My recipe box is made of cedar and sized to hold 3"x5" cards. On the cover is written, in script, "recipes," and in the upper left corner, almost faded, "Yosemite National Park." This box was a gift from Ela when he was but a little, little boy and spent a vacation at Yosemite with his dad and stepfamily. Pieces of frayed blue cardboard divide the box into sections with my handwritten categories: "Desserts" (first), "Bread," "Main Dishes," "Other." Recipes are stained, blotted, blurred, torn. They are written on the backs of things: a shopping list, a grocery receipt, some unknown person's prescription (July 1971), a photocopied poem by James Whitcomb Riley, a yellow scratchpad paper from Leo. M. Philpott Co. ( Seattle, Spokane, Portland—equipment and supplies for contractors). Recipes are written on heavy brown paper; tissue-paper-thin, beige paper, on both sides, with the ink showing through; lined notebook paper; colored 3"x5" cards (yellow, dark pink, white, blue). They were emailed ("Re: Re [2]: Cassatta?"), quickly jotted down from the radio, torn from cookbooks, magazines, newspapers, and cream cheese and phyllo cartons. Some cards are just notes: "Use plump soft raisins in cooking: pour boiling water over raisins and let them stand; then drain them well. Or place raisins in a sieve and steam them over boiling water." "Separate eggs by passing the yolk from one half of the broken shell to the other until all the white has drained into the bowl. Or do it the way the French do: pour the egg into your outstretched fingers and hold onto the yolk while the white drips through your fingers."

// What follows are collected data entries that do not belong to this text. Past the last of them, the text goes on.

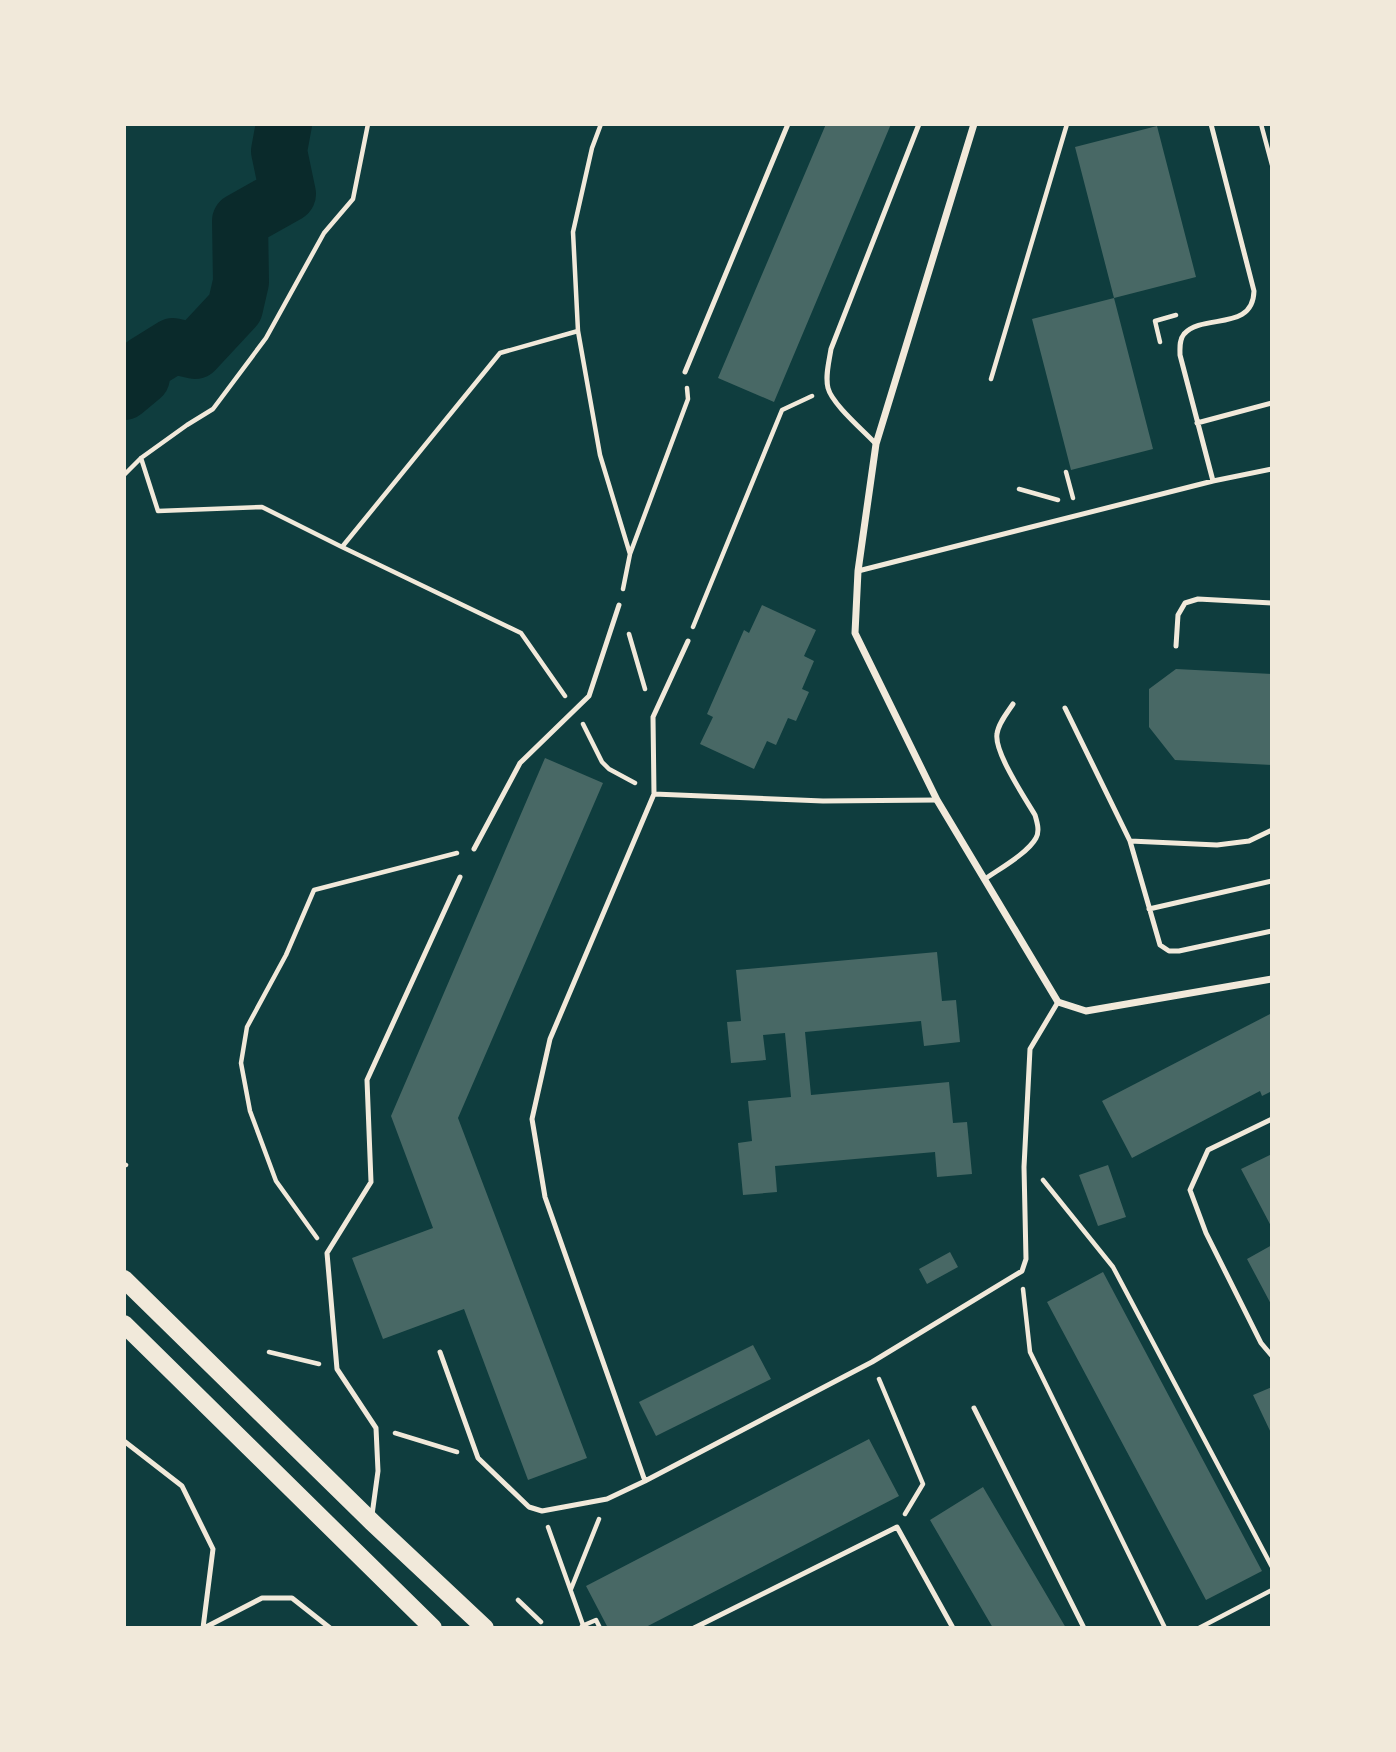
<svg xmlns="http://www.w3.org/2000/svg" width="1396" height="1752" font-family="Arial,sans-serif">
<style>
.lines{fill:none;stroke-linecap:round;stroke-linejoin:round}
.river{stroke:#0a2a2b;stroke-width:56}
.building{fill:#486865}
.path{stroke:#f1e9da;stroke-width:4.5}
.service{stroke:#f1e9da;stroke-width:5}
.minor{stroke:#f1e9da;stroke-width:7}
.primary{stroke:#f1e9da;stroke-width:18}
</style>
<rect width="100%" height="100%" fill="#0f3d3e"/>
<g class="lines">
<!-- river -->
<path class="river" d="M124,392L142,377L144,364L173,346L195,351L235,308L241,282L240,221L288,194L279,151L284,124"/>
</g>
<!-- building -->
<path class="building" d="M826,124H891L774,402L718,378Z
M1157,126L1196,277L1114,298L1153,449L1071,470L1032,319L1114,298L1075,147Z
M762,605L816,630L804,656L814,661L802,689L809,692L796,721L788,718L776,745L767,741L754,769L700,744L713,717L707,714L744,630L749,633Z
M1176,669L1272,674V765L1175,760L1149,727V689Z
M545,758L603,783L458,1118L587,1458L528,1480L464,1309L383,1339L352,1258L433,1228L391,1116Z
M937,952L942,1001L956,1000L960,1042L924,1046L921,1021L805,1032L811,1095L949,1082L953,1123L967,1122L972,1174L937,1177L935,1152L775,1166L777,1192L743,1195L738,1143L752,1141L748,1101L791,1097L785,1033L763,1035L766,1060L731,1063L727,1022L741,1021L736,970Z
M1272,1013V1091L1262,1096L1260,1091L1132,1158L1102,1101Z
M1272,1154V1228L1241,1169Z
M1108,1165L1126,1217L1098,1226L1079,1175Z
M1272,1245V1306L1247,1259Z
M950,1252L958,1267L927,1284L919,1269Z
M1103,1272L1262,1571L1206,1600L1047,1302Z
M753,1345L771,1379L656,1436L639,1402Z
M1272,1387V1435L1253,1395Z
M869,1439L899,1496L644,1628H608L586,1586Z
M983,1487L1066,1628H993L930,1520Z"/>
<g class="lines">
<!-- path -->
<path class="path" d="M1261,124L1272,165
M578,331L573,232L592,148L601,124
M1160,342L1155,321L1176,315
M991,379L1067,124
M141,458L158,511L262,507L342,547L500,353L578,331L600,455L630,554
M1066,472L1073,498
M124,475L141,458L187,425L213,409L266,338L324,233L353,199L368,124
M1019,489L1058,500
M342,547L521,633L565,696
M623,589L630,554L688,399L687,388
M693,627L782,410L812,396
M629,634L645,689
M583,724L602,762L609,769L635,783
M124,1164L126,1165
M1043,1180L1113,1267L1272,1567
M317,1238L276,1181L250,1111L241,1063L247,1027L286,955L314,890L457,853
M1023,1289L1030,1352L1165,1628
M269,1352L319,1364
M879,1379L923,1484L905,1514
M395,1433L457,1452
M548,1527L583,1625
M571,1589L599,1519
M518,1600L541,1622
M582,1626L596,1620L600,1628
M1199,1628L1272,1590"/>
<!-- service -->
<path class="service" d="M1211,124L1254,291C1253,332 1203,313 1184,334C1179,340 1180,348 1180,355L1213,481
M685,372L788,124
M1197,423L1272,403
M876,444C864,431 832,404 828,388C825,376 829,362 831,349L919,124
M858,571L1213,481L1272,469
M1176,646L1178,615L1185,603L1198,599L1272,603
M1065,708L1130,841L1160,945L1169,951H1179L1272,931
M654,794L653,717L688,641
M1130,841L1217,845L1249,841L1272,830
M474,849L520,763L589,696L619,605
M985,879C999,869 1028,853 1036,838C1040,831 1037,822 1035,815C1025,798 994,752 997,734C998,724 1007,713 1013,704
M1149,909L1272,881
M1272,1119L1208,1150L1190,1190L1206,1233L1261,1343L1272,1356
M440,1352L478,1458L529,1507L542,1511L607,1499L645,1481L872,1362L1022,1271L1026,1259L1024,1167L1030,1049L1058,1002
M974,1408L1084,1628
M124,1441L182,1486L213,1549L203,1628
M645,1481L545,1197L532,1119L550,1039L654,794L823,801L937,800
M372,1515L378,1471L376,1428L337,1369L327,1253L371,1182L367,1080L460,877
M204,1628L262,1598H292L330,1628
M694,1628L897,1527L953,1628"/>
<!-- minor -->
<path class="minor" d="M974,124L876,444L858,571L855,633L937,800L1058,1002L1086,1011L1272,979"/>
<!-- primary -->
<path class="primary" d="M124,1279L372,1522L485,1628
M124,1324L433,1628"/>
</g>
<!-- border -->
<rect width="1396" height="1752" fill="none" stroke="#f1e9da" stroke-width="252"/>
</svg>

To open this box is to let loose not only all the odors of a kitchen in use but also the whole chronology of my cooking life: my student days, my hippy sojourn, my mountain living vegetarianism, the return to eating meat. From this box fly, on the odorous wings of recipes, memories of childhood and a flash of scenes from potlucks, dinner parties, and picnics. From it swarms a crowd of faces of family, friends, and cooks of all calibers and levels of passion. Most of all, what pours out when I open my recipe box is stories.
For this and the next six posts I'll tell some of the stories associated with recipes in my recipe box. The first is about a cake that, by family lore, is called the horrible cake.
Family legend has it that my mother first made this cake when my brother, Lee, the youngest of five children and the only boy, was very little. He wasn't sure he liked it. My father said, mockingly, "Oh, it's a horrible cake," to discourage Lee from eating any (so there would be more for him, of course). From that time on, the apple cake has been known as the "horrible cake." I don't know whether Lee understood the subterfuge at the time, but certainly now he likes horrible cake as well as the rest of us.
Next week: "A Box of Stories (2): September 11, 2001, in Sweden"
DAD'S HORRIBLE CAKE (Apple cake)
serves: 12
I cup cooking oil
2 cups sugar
2 cups sugar
3 eggs
2-3 apples
3 cups flour
1 teaspoon salt
1 teaspoon baking soda
2 teaspoons vanilla
Preparation
Grease 2 9" cake pans. Beat the eggs. Chop the apples. To prevent them from browning, put them in a bowl of cold water with the juice of about half a lemon. Do not preheat the oven.
To make
Mix together the oil, sugar, and beaten eggs. Add the chopped apples. Into this mixture sift the flour, salt, and baking soda. Add the vanilla. Pour the batter into the prepared pan and put it in a cold oven. Turn the temperature to 325º and bake 45 minutes, or until the cake tests done.
Easy caramel frosting
Though my mother served this cake without any frosting, and it's very good that way, the following is a delicious addition.
Ingredients
3 tablespoons butter
4 1/2 tablespoons milk
3/4 cup brown sugar, packed
1 1/2 cups confectioner's sugar
3/4 teaspoon vanilla
To make
Melt butter over medium heat. Mix in milk and brown sugar and boil vigorously 1 minute. Remove from heat and beat in half the confectioner's sugar. Let the mixture cool slightly, then beat in remaining confectioner's sugar and vanilla. Add more milk, if necessary, to achieve a spreadable consistency.